Respondenz-Kritik zu „TONI ERDMANN“ (D/AT 2016) von Peter Scheinpflug

Katharina Görgen und Peter Scheinpflug teilen sich seit geraumer Zeit ein gemeinsames Büro und lieben Filme über alles – nur nicht dieselben Filme. Dafür streiten sie sehr gerne. Und daher schreiben sie Kritiken zu denselben Filmen. Viel Spaß beim Lesen!

Wenn eine Filmkultur noch nicht voll professionalisiert ist oder wenn ein Film unter besonders schweren Bedingungen entstanden ist, dann würdigt die Kritik oft das Ergebnis, obwohl es in mancherlei Hinsicht den Qualitätserwartungen nicht gerecht wird. Ähnlich geringschätzig müssen die Kritiker in Cannes vom deutschen Film, der seit vielen Jahren sich nicht mehr im Hauptwettbewerb hat messen dürfen, gedacht haben, um TONI ERDMANN so viel Lob auszusprechen. Der Film ist zu lang, zu konventionell und zu hässlich.

Wie Katharina Görgen vortrefflich festhält, geht es um viel in TONI ERDMANN: Ein alter Tausendsassa, der erst auf einem Ölfeld in Rumänien lernen wird, dass seine Scherze andere Menschen viel kosten können, die Lebensgrundlage etwa. Eine Karrierefrau, die gerade als Frau um Selbstbehauptung kämpfen muss, damit sie nicht immer nur mit den ebenso verwöhnten wie dämlichen Frauen der Chefs shoppen gehen muss. Und dazu das übliche Panoptikum der derzeit so beliebten Kapitalismus-Kritik.

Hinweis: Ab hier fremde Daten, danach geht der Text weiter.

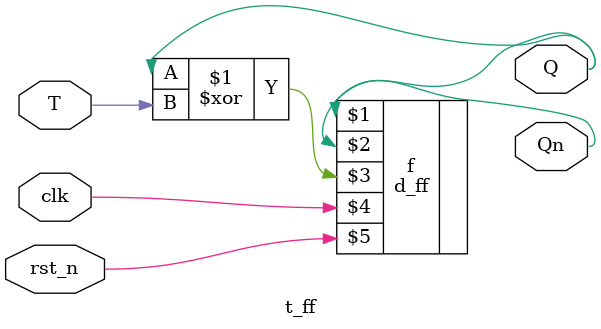
<source format=v>
`timescale 1ns / 1ps


module t_ff(output Q, Qn, input T, clk, rst_n);
    d_ff f(Q, Qn, Q ^ T, clk, rst_n);
endmodule

</source>
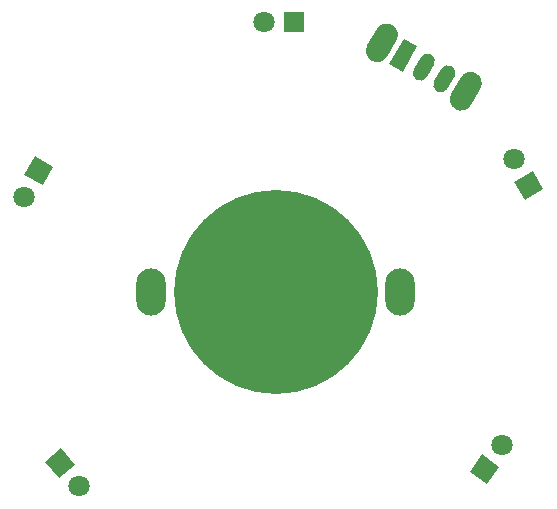
<source format=gbr>
%TF.GenerationSoftware,KiCad,Pcbnew,(5.1.8)-1*%
%TF.CreationDate,2022-03-30T16:06:01-07:00*%
%TF.ProjectId,Alpenglow_Sun_PCB,416c7065-6e67-46c6-9f77-5f53756e5f50,rev?*%
%TF.SameCoordinates,Original*%
%TF.FileFunction,Soldermask,Bot*%
%TF.FilePolarity,Negative*%
%FSLAX46Y46*%
G04 Gerber Fmt 4.6, Leading zero omitted, Abs format (unit mm)*
G04 Created by KiCad (PCBNEW (5.1.8)-1) date 2022-03-30 16:06:01*
%MOMM*%
%LPD*%
G01*
G04 APERTURE LIST*
%ADD10R,1.800000X1.800000*%
%ADD11C,1.800000*%
%ADD12C,0.100000*%
%ADD13C,17.272000*%
%ADD14O,2.500000X4.000000*%
G04 APERTURE END LIST*
D10*
%TO.C,D1*%
X153924000Y-66548000D03*
D11*
X151384000Y-66548000D03*
%TD*%
D12*
%TO.C,D3*%
G36*
X175041623Y-80695023D02*
G01*
X173482777Y-81595023D01*
X172582777Y-80036177D01*
X174141623Y-79136177D01*
X175041623Y-80695023D01*
G37*
D11*
X172542200Y-78165895D03*
%TD*%
D12*
%TO.C,D2*%
G36*
X132004577Y-77891577D02*
G01*
X133563423Y-78791577D01*
X132663423Y-80350423D01*
X131104577Y-79450423D01*
X132004577Y-77891577D01*
G37*
D11*
X131064000Y-81320705D03*
%TD*%
D12*
%TO.C,D4*%
G36*
X132844051Y-103775069D02*
G01*
X134222931Y-102618051D01*
X135379949Y-103996931D01*
X134001069Y-105153949D01*
X132844051Y-103775069D01*
G37*
D11*
X135744681Y-105831753D03*
%TD*%
D12*
%TO.C,D5*%
G36*
X170274018Y-105647456D02*
G01*
X168799544Y-104615018D01*
X169831982Y-103140544D01*
X171306456Y-104172982D01*
X170274018Y-105647456D01*
G37*
D11*
X171509884Y-102313354D03*
%TD*%
D12*
%TO.C,SW1*%
G36*
X162007083Y-70099532D02*
G01*
X163257083Y-67934468D01*
X164382917Y-68584468D01*
X163132917Y-70749532D01*
X162007083Y-70099532D01*
G37*
G36*
G01*
X164064134Y-70536615D02*
X164664134Y-69497385D01*
G75*
G02*
X165552051Y-69259468I562917J-325000D01*
G01*
X165552051Y-69259468D01*
G75*
G02*
X165789968Y-70147385I-325000J-562917D01*
G01*
X165189968Y-71186615D01*
G75*
G02*
X164302051Y-71424532I-562917J325000D01*
G01*
X164302051Y-71424532D01*
G75*
G02*
X164064134Y-70536615I325000J562917D01*
G01*
G37*
G36*
G01*
X165796185Y-71536615D02*
X166396185Y-70497385D01*
G75*
G02*
X167284102Y-70259468I562917J-325000D01*
G01*
X167284102Y-70259468D01*
G75*
G02*
X167522019Y-71147385I-325000J-562917D01*
G01*
X166922019Y-72186615D01*
G75*
G02*
X166034102Y-72424532I-562917J325000D01*
G01*
X166034102Y-72424532D01*
G75*
G02*
X165796185Y-71536615I325000J562917D01*
G01*
G37*
G36*
G01*
X160153623Y-68509820D02*
X160953623Y-67124180D01*
G75*
G02*
X162251347Y-66776456I822724J-475000D01*
G01*
X162251347Y-66776456D01*
G75*
G02*
X162599071Y-68074180I-475000J-822724D01*
G01*
X161799071Y-69459820D01*
G75*
G02*
X160501347Y-69807544I-822724J475000D01*
G01*
X160501347Y-69807544D01*
G75*
G02*
X160153623Y-68509820I475000J822724D01*
G01*
G37*
G36*
G01*
X167255031Y-72609820D02*
X168055031Y-71224180D01*
G75*
G02*
X169352755Y-70876456I822724J-475000D01*
G01*
X169352755Y-70876456D01*
G75*
G02*
X169700479Y-72174180I-475000J-822724D01*
G01*
X168900479Y-73559820D01*
G75*
G02*
X167602755Y-73907544I-822724J475000D01*
G01*
X167602755Y-73907544D01*
G75*
G02*
X167255031Y-72609820I475000J822724D01*
G01*
G37*
%TD*%
D13*
%TO.C,BT1*%
X152400000Y-89408000D03*
D14*
X162941000Y-89408000D03*
X141859000Y-89408000D03*
%TD*%
M02*

</source>
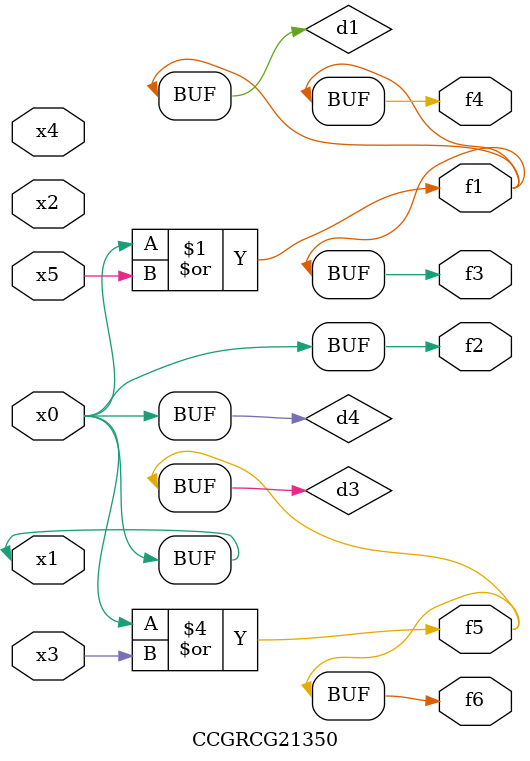
<source format=v>
module CCGRCG21350(
	input x0, x1, x2, x3, x4, x5,
	output f1, f2, f3, f4, f5, f6
);

	wire d1, d2, d3, d4;

	or (d1, x0, x5);
	xnor (d2, x1, x4);
	or (d3, x0, x3);
	buf (d4, x0, x1);
	assign f1 = d1;
	assign f2 = d4;
	assign f3 = d1;
	assign f4 = d1;
	assign f5 = d3;
	assign f6 = d3;
endmodule

</source>
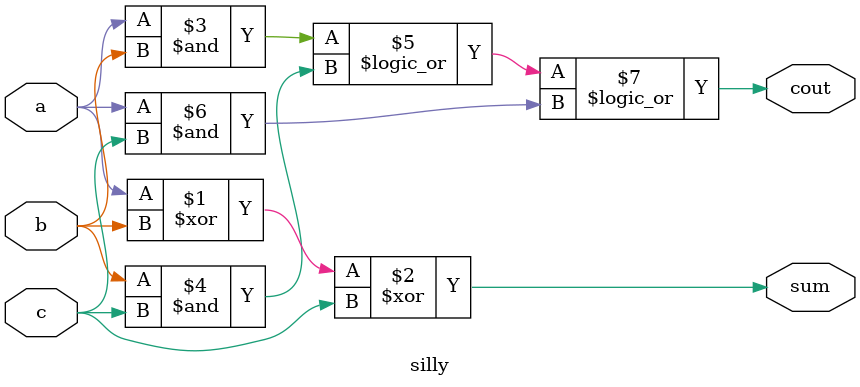
<source format=sv>
module silly (input  logic a, b, c, output logic sum, cout);
   
  assign sum = a^b^c;
  assign cout = a&b||b&c||a&c;
   
endmodule

</source>
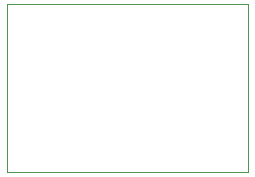
<source format=gbr>
%TF.GenerationSoftware,KiCad,Pcbnew,7.0.1-3b83917a11~172~ubuntu22.04.1*%
%TF.CreationDate,2023-05-08T21:49:58+01:00*%
%TF.ProjectId,lm27762,6c6d3237-3736-4322-9e6b-696361645f70,rev?*%
%TF.SameCoordinates,Original*%
%TF.FileFunction,Profile,NP*%
%FSLAX46Y46*%
G04 Gerber Fmt 4.6, Leading zero omitted, Abs format (unit mm)*
G04 Created by KiCad (PCBNEW 7.0.1-3b83917a11~172~ubuntu22.04.1) date 2023-05-08 21:49:58*
%MOMM*%
%LPD*%
G01*
G04 APERTURE LIST*
%TA.AperFunction,Profile*%
%ADD10C,0.100000*%
%TD*%
G04 APERTURE END LIST*
D10*
X107950000Y-56261000D02*
X128397000Y-56261000D01*
X128397000Y-70485000D01*
X107950000Y-70485000D01*
X107950000Y-56261000D01*
M02*

</source>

Als Kritik am Gebaren des globalisierten Kapitalismus macht der Film durchaus noch Laune. Dies liegt vor allem daran, dass Toni Erdmann eine Travestie darstellt, die das Spiel aller anderer Geschäftsleute bloßstellt: Alle verlachen ihn, aber geben ihm bzw. nehmen von ihm eine Visitenkarte mit aufgesetztem Lächeln; keiner stört sich daran, dass Toni einfach Personen herzlich wie beste Freunde begrüßt, obgleich sie ihm völlig fremd sind; niemand versteht, was genau sein Beruf ist, will es aber auch nicht so genau wissen; alle glauben, ihn kennen bzw. ertragen zu müssen, da so viele andere ihn auch schon kennen; und vieles mehr. Das ist zwar recht witzig inszeniert, aber auch arg abgeschmackt mit Blick auf die vielen vergleichbaren Filme wie etwa YELLA (D 2007; R: Christian Petzold) oder ZEIT DER KANNIBALEN (D 2014; R: Johannes Naber). Dass der Film alles dann ausgerechnet auch noch am inzwischen mehr als klischeehaften Motiv der entlarvenden Maskerade durchexerziert, macht seine Inspirationsarmut und Bisslosigkeit nur umso ärgerlicher.

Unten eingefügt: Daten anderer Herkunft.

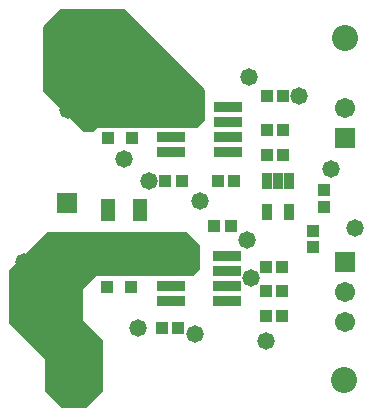
<source format=gts>
G04 Layer_Color=8388736*
%FSLAX25Y25*%
%MOIN*%
G70*
G01*
G75*
%ADD27R,0.09461X0.03800*%
%ADD28R,0.03241X0.05603*%
%ADD29R,0.03950X0.04343*%
%ADD30R,0.04343X0.03950*%
%ADD31R,0.05131X0.07493*%
%ADD32R,0.06706X0.06706*%
%ADD33C,0.06706*%
%ADD34C,0.08674*%
%ADD35C,0.05800*%
G36*
X67913Y57677D02*
Y57480D01*
Y49803D01*
X65551Y47441D01*
X33071D01*
X28740Y43110D01*
X28740D01*
Y32677D01*
X35433Y25984D01*
X35630D01*
Y9055D01*
X35433Y8858D01*
X29921Y3347D01*
X21654D01*
X21457Y3543D01*
X16339Y8661D01*
Y8858D01*
Y19488D01*
X4134Y31693D01*
Y49016D01*
Y49213D01*
X16929Y62008D01*
X63583D01*
X67913Y57677D01*
D02*
G37*
G36*
X69488Y109449D02*
Y109252D01*
Y99213D01*
X67126Y96850D01*
X33465D01*
X32087Y95472D01*
X28740D01*
X15354Y108858D01*
Y130315D01*
X15748Y130709D01*
X21260Y136221D01*
X42717D01*
X69488Y109449D01*
D02*
G37*
D27*
X76968Y39173D02*
D03*
Y44173D02*
D03*
Y49173D02*
D03*
Y54173D02*
D03*
X58071Y39173D02*
D03*
Y44173D02*
D03*
Y49173D02*
D03*
Y54173D02*
D03*
X58268Y103779D02*
D03*
Y98779D02*
D03*
Y93779D02*
D03*
Y88779D02*
D03*
X77165Y103779D02*
D03*
Y98779D02*
D03*
Y93779D02*
D03*
Y88779D02*
D03*
D28*
X97638Y79134D02*
D03*
X93898D02*
D03*
X90158D02*
D03*
Y68819D02*
D03*
X97638D02*
D03*
D29*
X90158Y107480D02*
D03*
X95669D02*
D03*
X55118Y29921D02*
D03*
X60630D02*
D03*
X56299Y79134D02*
D03*
X61811D02*
D03*
X78150Y63976D02*
D03*
X72638D02*
D03*
X79331Y79134D02*
D03*
X73819D02*
D03*
X95669Y95866D02*
D03*
X90158D02*
D03*
X90158Y87795D02*
D03*
X95669D02*
D03*
X95276Y34055D02*
D03*
X89764D02*
D03*
X89764Y50394D02*
D03*
X95276D02*
D03*
X95276Y42520D02*
D03*
X89764D02*
D03*
D30*
X109252Y70472D02*
D03*
Y75984D02*
D03*
X105512Y62402D02*
D03*
Y56890D02*
D03*
X37205Y93307D02*
D03*
Y98819D02*
D03*
X45079Y98819D02*
D03*
Y93307D02*
D03*
X44882Y49213D02*
D03*
Y43701D02*
D03*
X37008Y43701D02*
D03*
Y49213D02*
D03*
D31*
X47835Y69488D02*
D03*
X37205D02*
D03*
D32*
X23425Y71653D02*
D03*
X18504Y37795D02*
D03*
X37795Y113779D02*
D03*
X116142Y51968D02*
D03*
X116339Y93307D02*
D03*
D33*
X116142Y31969D02*
D03*
Y41969D02*
D03*
X116339Y103307D02*
D03*
D34*
X25945Y12598D02*
D03*
X115945D02*
D03*
X116339Y126575D02*
D03*
X26339D02*
D03*
D35*
X23720Y102854D02*
D03*
X67913Y72441D02*
D03*
X89961Y25787D02*
D03*
X119488Y63386D02*
D03*
X111417Y83071D02*
D03*
X66339Y27953D02*
D03*
X50787Y79134D02*
D03*
X83465Y59449D02*
D03*
X100787Y107480D02*
D03*
X84252Y113779D02*
D03*
X84842Y46654D02*
D03*
X9252Y51968D02*
D03*
X47047Y29921D02*
D03*
X42520Y86417D02*
D03*
M02*

</source>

Bitter ist auch, dass der Film einmal mehr das Stereotyp der Karrierefrau durchdekliniert, die für ihre Karriere alles opfern muss: Familie, Freunde, Individualität, Emotionen. So mutmaßen wir zumindest. Denn so genau erfahren wir nie, was die Protagonistin tatsächlich geopfert hat, da wir nie erfahren, wovon sie einst träumte. Offenbar will sie Partner/in in der Unternehmensberatung werden, für die sie sich selbst ausbeutet. Doch darüber hinaus werden uns keine Motivation, Wünsche, Ideale oder Ziele vermittelt. Dies kann freilich als Deformation verstanden werden, die einem Individuum auf diesem Karriereweg widerfährt. Aber dafür bräuchte man eine Vergleichsfolie, die der Film einfach nicht bietet. Auch die Nebenfiguren, die blasierten Chefs etwa oder die bemühte, rumänische Assistentin, taugen dazu nicht, da sie im Vergleich zu Vater und Tochter zu blass und stereotyp ausfallen. Dies mag man nun wiederum als spröden Kunstfilm, der nicht vor Leerstellen zurückschreckt, deuten – oder aber als unausgegoren.

Ich stelle gar nicht in Abrede, dass TONI ERDMANN viele ebenso aktuelle wie brisante Fragen aufwirft – aber es mangelt dem Film an dramaturgischer und ästhetischer Präzision: Wieder einmal gibt es verwackelte Kamera-Einstellungen und offensichtlich keine durchkomponierte Lichtdramaturgie. All das mag irgendjemand ‚realistisch‘ finden, es ist aber schlicht hässlich. Man kann sich insgesamt nicht ganz des Eindrucks erwehren, dass am Set gedacht worden sein muss, dass es für einen guten Film lange, einfach ein paar famose Schauspieler mit einigen pointierten Dialogzeilen vor die laufende Kamera zu stellen. Dass die Kamera genau beobachten kann, dass eine ‚gestellte‘ Bildkomposition Seelenlandschaften visualisieren kann, dass Verfremdung soziale und psychische Realitäten viel präziser und ausdrucksstärker hervorbringen kann, dass eine Ästhetisierung etwas zum Ausdruck bringen kann, dass Verdichtung und Zuspitzung das Publikum ebenso bewegen wie anregen kann – TONI ERDMANN scheint von alle dem nichts wissen zu wollen und in seiner Tristesse schier nicht enden zu wollen.

Die deutsche Filmkultur jenseits der Schweiger-Schweighöfer-Komödien-Erfolgsformel tendiert zu oft zu schwermütigen, dialogreichen, oft vom Dogma-Stil inspirierten Dramen oder bestenfalls Tragikomödien ohne jede Experimentierfreude. Auch TONI ERDMANN ist solch ein typisch deutsches, pseudo-realistisches, biederes Kammerspiel mit etwas Situationskomik. Das muss nicht so sein: Vor allem im Bereich des jungen Genre-Films, der im ‚Land der Dichter und Denker‘ noch immer zu oft belächelt wird, gibt es ebenso intelligent wie kunstvoll inszenierte Filme, die nicht nur spielerischer, sondern vor allem auch mutiger als TONI ERDMANN sind. Ich denke da etwa an DER BUNKER (D 2015; R: Nikias Chryssos) oder an NACHTMAHR (D 2015; R: Akiz). Beide Filme kann man übrigens während der Laufzeit von TONI ERDMANN schauen.